▸ Prompt
Whenever a picture appears, leave it out while repeating all the other data exactly.

Stored items from a collection
<<<<
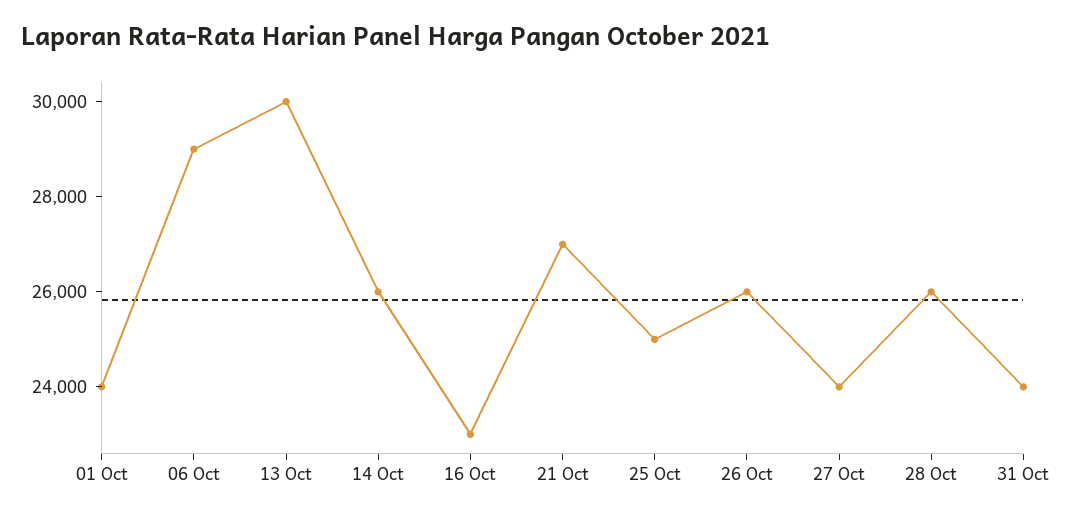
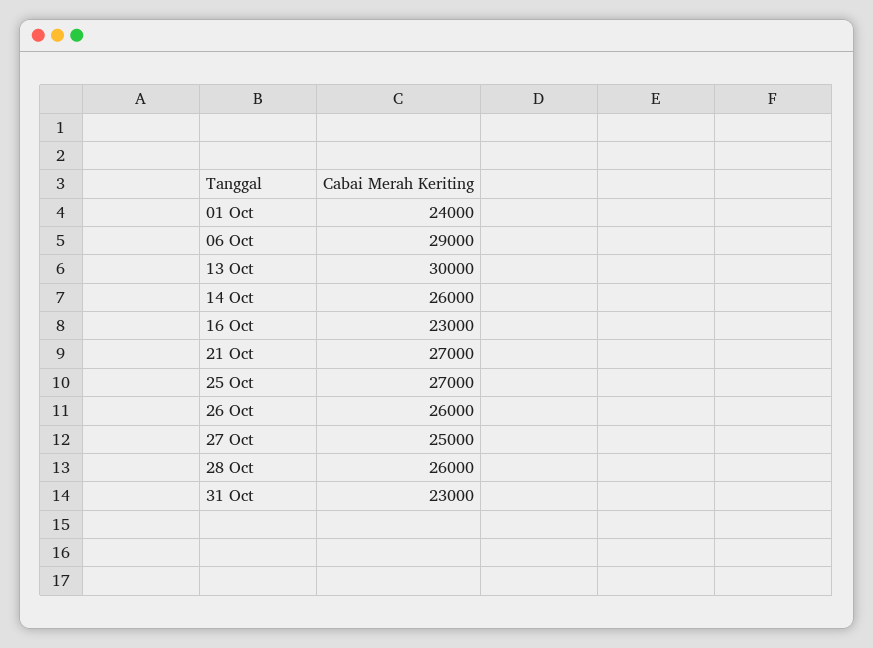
25 Oct: 25000 -> 27000
27 Oct: 24000 -> 25000
31 Oct: 24000 -> 23000

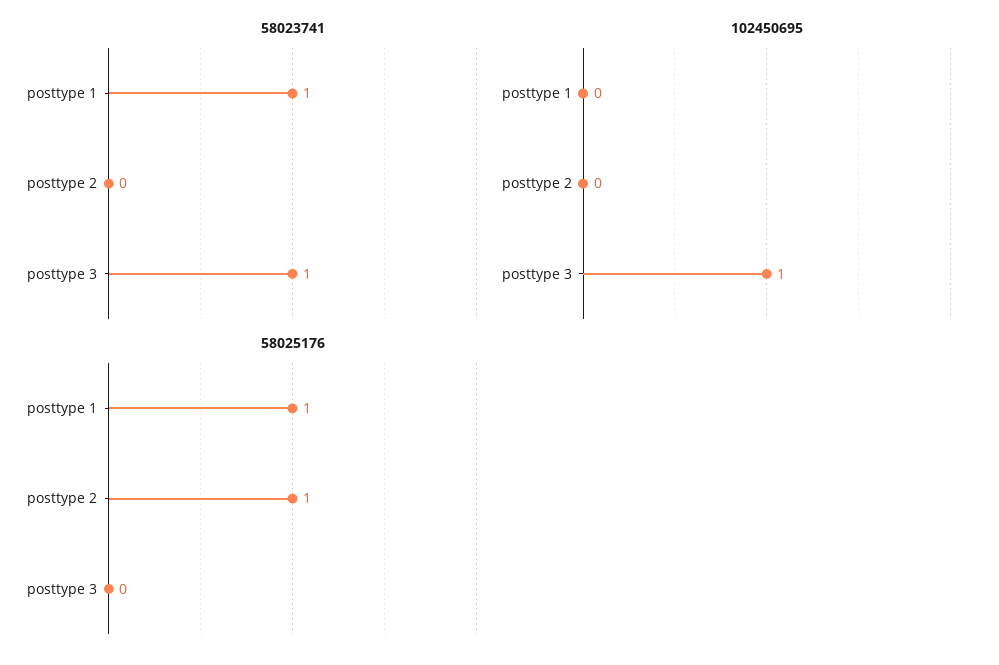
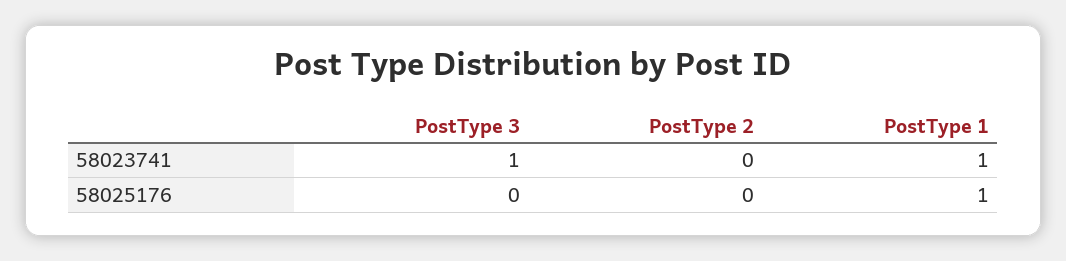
102450695, posttype 1: 0 -> none
102450695, posttype 2: 0 -> none
102450695, posttype 3: 1 -> none
58025176, posttype 2: 1 -> 0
>>>>
▸ Response to this exercise
25 Oct: 25000 -> 27000
27 Oct: 24000 -> 25000
31 Oct: 24000 -> 23000

102450695, posttype 1: 0 -> none
102450695, posttype 2: 0 -> none
102450695, posttype 3: 1 -> none
58025176, posttype 2: 1 -> 0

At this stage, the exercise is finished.